**DESCRIPTION OF THE TASK**:
What is needed here is an exact repetition of the records below, beginning at the line that has "177.2195 108.6644 0)" and stopping after the line that has "(uuid 6b0afc8f-8b2d-444e-8cc9-f45662b2edd3)".
####################
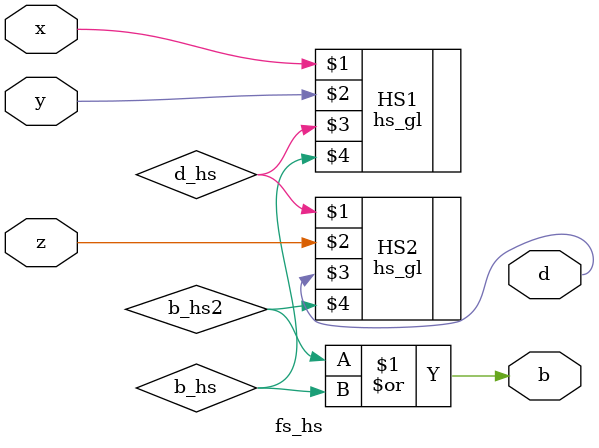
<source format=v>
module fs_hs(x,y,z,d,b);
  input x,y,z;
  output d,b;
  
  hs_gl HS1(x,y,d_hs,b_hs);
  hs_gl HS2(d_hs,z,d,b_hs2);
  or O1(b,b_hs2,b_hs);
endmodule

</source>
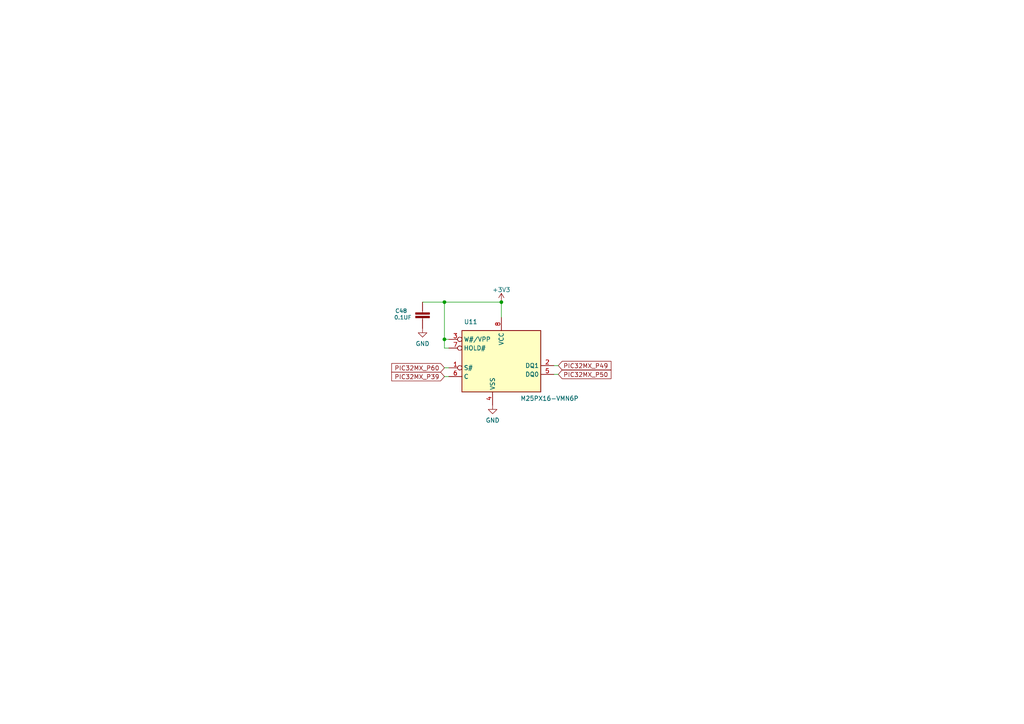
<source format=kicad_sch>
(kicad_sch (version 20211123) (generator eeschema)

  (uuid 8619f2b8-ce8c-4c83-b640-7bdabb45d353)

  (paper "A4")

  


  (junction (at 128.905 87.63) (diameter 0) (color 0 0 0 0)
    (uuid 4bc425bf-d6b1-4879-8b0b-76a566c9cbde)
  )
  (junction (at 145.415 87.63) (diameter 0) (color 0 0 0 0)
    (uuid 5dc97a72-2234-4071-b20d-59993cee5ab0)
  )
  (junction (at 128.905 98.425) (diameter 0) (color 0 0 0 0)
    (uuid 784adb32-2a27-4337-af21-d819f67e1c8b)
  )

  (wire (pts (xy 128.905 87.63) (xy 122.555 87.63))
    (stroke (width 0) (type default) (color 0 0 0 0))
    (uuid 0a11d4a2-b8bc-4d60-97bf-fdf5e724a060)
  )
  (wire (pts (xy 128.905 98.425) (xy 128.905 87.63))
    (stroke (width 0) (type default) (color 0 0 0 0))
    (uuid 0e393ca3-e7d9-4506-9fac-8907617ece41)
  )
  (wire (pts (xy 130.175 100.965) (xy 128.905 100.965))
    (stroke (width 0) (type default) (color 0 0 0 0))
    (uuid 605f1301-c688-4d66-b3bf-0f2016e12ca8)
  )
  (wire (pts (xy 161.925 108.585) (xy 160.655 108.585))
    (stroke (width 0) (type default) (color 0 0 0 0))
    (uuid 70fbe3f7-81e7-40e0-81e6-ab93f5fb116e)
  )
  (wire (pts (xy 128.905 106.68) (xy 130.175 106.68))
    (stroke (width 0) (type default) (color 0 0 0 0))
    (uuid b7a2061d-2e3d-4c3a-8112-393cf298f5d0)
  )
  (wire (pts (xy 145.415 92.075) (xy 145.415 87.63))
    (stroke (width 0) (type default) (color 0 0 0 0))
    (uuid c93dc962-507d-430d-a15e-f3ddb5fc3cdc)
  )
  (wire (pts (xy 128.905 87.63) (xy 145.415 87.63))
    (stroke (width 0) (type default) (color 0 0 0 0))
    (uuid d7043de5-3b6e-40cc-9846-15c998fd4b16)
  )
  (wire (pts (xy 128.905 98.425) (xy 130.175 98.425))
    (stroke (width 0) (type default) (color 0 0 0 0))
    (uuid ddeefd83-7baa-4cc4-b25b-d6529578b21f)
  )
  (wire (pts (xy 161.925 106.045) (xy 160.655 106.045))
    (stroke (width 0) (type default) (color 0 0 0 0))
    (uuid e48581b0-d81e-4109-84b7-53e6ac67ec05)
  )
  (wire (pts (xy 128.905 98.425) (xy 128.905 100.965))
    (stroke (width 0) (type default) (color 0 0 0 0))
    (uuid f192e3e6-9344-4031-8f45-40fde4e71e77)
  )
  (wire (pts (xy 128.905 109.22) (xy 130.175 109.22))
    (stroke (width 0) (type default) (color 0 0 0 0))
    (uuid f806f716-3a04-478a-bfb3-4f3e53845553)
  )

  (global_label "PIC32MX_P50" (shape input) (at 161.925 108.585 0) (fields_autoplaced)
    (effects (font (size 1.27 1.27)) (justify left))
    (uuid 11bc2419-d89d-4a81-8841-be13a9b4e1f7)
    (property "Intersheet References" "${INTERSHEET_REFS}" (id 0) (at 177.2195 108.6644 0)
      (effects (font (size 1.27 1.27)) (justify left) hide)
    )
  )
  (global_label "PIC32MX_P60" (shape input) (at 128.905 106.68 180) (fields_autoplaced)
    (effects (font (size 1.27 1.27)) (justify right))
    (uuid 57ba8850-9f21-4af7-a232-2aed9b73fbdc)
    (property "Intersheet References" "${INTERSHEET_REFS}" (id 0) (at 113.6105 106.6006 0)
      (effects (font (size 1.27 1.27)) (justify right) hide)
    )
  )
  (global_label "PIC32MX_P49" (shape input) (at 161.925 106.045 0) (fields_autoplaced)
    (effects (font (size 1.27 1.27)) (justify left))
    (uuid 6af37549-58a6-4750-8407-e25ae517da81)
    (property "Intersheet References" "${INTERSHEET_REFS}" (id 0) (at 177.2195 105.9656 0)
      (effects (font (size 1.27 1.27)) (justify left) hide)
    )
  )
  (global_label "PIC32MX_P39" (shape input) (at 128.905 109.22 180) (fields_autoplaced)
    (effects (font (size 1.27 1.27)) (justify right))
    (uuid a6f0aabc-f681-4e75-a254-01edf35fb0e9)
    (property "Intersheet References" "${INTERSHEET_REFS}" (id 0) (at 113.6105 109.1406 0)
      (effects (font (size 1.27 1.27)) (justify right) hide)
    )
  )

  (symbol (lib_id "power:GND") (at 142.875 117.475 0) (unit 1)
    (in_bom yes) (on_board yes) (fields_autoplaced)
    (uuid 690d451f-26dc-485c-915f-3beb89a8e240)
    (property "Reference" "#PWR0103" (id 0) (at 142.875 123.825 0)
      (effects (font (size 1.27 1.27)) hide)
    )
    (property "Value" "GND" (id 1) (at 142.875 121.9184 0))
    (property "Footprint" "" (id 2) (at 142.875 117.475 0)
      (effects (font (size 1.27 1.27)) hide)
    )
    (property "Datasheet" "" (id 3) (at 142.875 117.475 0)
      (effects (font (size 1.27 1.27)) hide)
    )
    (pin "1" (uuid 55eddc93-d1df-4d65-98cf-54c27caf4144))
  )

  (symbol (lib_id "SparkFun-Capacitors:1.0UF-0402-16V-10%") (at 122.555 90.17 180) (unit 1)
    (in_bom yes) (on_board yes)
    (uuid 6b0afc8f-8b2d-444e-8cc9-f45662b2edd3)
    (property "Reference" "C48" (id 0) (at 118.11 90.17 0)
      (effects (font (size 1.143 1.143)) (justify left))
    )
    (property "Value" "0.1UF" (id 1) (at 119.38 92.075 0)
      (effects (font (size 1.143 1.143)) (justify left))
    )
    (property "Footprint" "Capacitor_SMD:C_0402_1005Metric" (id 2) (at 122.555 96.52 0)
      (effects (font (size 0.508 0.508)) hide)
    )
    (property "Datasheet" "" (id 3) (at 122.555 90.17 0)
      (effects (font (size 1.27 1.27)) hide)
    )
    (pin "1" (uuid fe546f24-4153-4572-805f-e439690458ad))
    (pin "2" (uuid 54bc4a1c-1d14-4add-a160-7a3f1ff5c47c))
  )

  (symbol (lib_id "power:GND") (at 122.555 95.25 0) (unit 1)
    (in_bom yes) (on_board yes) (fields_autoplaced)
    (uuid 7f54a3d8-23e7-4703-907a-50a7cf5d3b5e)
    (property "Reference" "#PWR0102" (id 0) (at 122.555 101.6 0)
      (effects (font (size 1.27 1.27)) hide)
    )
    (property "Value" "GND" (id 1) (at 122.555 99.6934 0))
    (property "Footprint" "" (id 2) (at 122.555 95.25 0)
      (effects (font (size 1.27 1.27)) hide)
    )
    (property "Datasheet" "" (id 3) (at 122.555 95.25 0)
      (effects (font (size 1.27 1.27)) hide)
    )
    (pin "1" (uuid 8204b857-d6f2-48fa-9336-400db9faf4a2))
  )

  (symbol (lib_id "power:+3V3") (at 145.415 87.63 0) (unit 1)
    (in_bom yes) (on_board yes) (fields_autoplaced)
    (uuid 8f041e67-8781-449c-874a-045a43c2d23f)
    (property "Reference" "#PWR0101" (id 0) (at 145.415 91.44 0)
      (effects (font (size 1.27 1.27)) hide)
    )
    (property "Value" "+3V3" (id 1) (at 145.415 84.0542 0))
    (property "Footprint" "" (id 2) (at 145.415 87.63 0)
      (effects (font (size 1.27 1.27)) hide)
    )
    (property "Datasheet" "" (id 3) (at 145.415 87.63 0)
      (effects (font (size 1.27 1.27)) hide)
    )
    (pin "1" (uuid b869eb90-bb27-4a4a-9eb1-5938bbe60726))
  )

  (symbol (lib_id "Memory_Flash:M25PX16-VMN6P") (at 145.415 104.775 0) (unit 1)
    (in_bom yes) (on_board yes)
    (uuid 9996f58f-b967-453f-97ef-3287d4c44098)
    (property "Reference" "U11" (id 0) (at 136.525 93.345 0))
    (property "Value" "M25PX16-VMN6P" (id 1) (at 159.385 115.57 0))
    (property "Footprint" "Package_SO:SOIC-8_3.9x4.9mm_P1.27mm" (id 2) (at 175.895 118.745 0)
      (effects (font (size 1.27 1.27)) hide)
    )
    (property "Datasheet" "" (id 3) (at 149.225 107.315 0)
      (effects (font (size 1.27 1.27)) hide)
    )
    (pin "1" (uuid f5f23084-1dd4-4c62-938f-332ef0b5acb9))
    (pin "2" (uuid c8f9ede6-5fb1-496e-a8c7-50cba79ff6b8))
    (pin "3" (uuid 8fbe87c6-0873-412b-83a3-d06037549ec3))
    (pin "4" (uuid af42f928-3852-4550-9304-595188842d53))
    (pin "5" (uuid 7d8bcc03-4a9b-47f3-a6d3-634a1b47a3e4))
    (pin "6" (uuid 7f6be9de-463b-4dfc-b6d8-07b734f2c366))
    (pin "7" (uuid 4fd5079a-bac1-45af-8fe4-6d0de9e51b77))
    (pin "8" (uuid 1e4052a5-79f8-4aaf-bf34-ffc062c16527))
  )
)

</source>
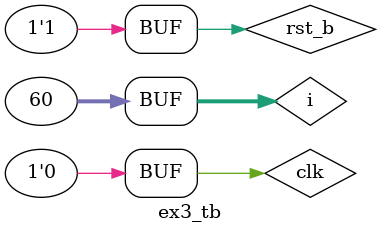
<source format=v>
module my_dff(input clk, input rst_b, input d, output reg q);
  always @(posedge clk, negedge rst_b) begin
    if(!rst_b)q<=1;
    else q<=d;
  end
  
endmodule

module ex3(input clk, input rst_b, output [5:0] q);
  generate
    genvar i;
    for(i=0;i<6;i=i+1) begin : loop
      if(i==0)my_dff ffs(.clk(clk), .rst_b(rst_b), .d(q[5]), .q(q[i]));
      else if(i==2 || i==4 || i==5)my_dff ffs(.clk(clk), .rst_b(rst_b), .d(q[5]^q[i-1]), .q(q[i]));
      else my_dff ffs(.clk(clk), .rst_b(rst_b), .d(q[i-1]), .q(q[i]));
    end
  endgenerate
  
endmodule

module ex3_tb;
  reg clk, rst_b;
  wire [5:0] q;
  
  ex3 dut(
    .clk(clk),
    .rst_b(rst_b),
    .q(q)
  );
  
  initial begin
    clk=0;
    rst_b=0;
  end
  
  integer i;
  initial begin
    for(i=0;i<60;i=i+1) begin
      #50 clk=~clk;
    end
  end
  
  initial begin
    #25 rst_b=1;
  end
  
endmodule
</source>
####################
**RESULT FOR THIS EXERCISE**:
    (property "Intersheet References" "${INTERSHEET_REFS}" (id 0) (at 177.2195 108.6644 0)
      (effects (font (size 1.27 1.27)) (justify left) hide)
    )
  )
  (global_label "PIC32MX_P60" (shape input) (at 128.905 106.68 180) (fields_autoplaced)
    (effects (font (size 1.27 1.27)) (justify right))
    (uuid 57ba8850-9f21-4af7-a232-2aed9b73fbdc)
    (property "Intersheet References" "${INTERSHEET_REFS}" (id 0) (at 113.6105 106.6006 0)
      (effects (font (size 1.27 1.27)) (justify right) hide)
    )
  )
  (global_label "PIC32MX_P49" (shape input) (at 161.925 106.045 0) (fields_autoplaced)
    (effects (font (size 1.27 1.27)) (justify left))
    (uuid 6af37549-58a6-4750-8407-e25ae517da81)
    (property "Intersheet References" "${INTERSHEET_REFS}" (id 0) (at 177.2195 105.9656 0)
      (effects (font (size 1.27 1.27)) (justify left) hide)
    )
  )
  (global_label "PIC32MX_P39" (shape input) (at 128.905 109.22 180) (fields_autoplaced)
    (effects (font (size 1.27 1.27)) (justify right))
    (uuid a6f0aabc-f681-4e75-a254-01edf35fb0e9)
    (property "Intersheet References" "${INTERSHEET_REFS}" (id 0) (at 113.6105 109.1406 0)
      (effects (font (size 1.27 1.27)) (justify right) hide)
    )
  )

  (symbol (lib_id "power:GND") (at 142.875 117.475 0) (unit 1)
    (in_bom yes) (on_board yes) (fields_autoplaced)
    (uuid 690d451f-26dc-485c-915f-3beb89a8e240)
    (property "Reference" "#PWR0103" (id 0) (at 142.875 123.825 0)
      (effects (font (size 1.27 1.27)) hide)
    )
    (property "Value" "GND" (id 1) (at 142.875 121.9184 0))
    (property "Footprint" "" (id 2) (at 142.875 117.475 0)
      (effects (font (size 1.27 1.27)) hide)
    )
    (property "Datasheet" "" (id 3) (at 142.875 117.475 0)
      (effects (font (size 1.27 1.27)) hide)
    )
    (pin "1" (uuid 55eddc93-d1df-4d65-98cf-54c27caf4144))
  )

  (symbol (lib_id "SparkFun-Capacitors:1.0UF-0402-16V-10%") (at 122.555 90.17 180) (unit 1)
    (in_bom yes) (on_board yes)
    (uuid 6b0afc8f-8b2d-444e-8cc9-f45662b2edd3)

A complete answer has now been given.